■ WHAT YOU HAVE TO DO
Please pick out every line in the entries below that contains the word "ankle" and copy each of those lines. Case counts when matching.

■ PROVIDED DATA
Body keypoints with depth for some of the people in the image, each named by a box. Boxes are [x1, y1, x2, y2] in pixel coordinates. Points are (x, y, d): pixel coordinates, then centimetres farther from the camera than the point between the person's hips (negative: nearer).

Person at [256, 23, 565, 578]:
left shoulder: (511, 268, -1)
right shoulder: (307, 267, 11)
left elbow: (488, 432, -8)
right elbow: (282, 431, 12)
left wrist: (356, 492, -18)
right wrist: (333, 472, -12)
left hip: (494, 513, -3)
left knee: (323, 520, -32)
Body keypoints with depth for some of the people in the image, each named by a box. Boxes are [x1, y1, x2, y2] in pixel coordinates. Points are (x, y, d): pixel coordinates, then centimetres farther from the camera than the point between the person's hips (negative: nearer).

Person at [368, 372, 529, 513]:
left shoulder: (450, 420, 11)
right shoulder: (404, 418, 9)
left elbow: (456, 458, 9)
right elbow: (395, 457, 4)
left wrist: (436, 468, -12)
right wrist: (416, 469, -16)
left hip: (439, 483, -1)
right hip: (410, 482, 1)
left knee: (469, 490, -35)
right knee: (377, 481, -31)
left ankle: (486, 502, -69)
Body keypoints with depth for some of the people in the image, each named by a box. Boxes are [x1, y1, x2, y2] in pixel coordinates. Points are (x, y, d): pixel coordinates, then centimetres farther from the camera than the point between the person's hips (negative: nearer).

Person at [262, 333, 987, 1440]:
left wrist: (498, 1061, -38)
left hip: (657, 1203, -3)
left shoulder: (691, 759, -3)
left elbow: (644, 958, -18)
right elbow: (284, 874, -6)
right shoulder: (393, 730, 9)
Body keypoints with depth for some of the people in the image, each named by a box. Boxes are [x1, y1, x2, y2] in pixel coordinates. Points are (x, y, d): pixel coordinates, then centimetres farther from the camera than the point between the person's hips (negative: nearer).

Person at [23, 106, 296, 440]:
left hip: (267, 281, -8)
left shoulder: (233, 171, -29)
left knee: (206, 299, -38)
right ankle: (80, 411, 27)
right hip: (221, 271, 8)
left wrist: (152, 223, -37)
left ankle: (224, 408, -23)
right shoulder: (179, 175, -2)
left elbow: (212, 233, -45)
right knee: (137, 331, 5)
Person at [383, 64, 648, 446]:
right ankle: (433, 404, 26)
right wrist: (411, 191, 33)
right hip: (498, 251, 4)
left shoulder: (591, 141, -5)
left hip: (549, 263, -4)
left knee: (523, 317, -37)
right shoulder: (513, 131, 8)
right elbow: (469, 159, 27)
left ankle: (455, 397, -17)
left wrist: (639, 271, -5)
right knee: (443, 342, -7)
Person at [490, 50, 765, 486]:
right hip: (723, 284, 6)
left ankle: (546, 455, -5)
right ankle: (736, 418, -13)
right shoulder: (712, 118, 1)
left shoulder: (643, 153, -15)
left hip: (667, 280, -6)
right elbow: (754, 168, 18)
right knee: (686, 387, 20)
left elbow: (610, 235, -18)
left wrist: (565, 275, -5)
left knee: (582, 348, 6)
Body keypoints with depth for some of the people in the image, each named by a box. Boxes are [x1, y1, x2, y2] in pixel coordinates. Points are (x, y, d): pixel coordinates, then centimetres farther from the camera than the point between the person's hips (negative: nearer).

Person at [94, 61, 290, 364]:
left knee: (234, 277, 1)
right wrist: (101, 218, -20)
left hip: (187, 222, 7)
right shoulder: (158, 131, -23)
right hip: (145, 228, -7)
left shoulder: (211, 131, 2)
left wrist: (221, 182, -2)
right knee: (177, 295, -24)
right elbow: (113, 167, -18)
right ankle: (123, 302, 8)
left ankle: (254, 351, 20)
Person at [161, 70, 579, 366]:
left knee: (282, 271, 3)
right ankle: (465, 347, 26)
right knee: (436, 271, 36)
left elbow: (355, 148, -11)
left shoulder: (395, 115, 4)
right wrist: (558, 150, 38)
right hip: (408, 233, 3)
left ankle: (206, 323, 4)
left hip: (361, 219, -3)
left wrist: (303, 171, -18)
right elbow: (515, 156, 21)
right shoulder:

■ ANSWER AREA
left ankle: (486, 502, -69)
right ankle: (80, 411, 27)
left ankle: (224, 408, -23)
right ankle: (433, 404, 26)
left ankle: (455, 397, -17)
left ankle: (546, 455, -5)
right ankle: (736, 418, -13)
right ankle: (123, 302, 8)
left ankle: (254, 351, 20)
right ankle: (465, 347, 26)
left ankle: (206, 323, 4)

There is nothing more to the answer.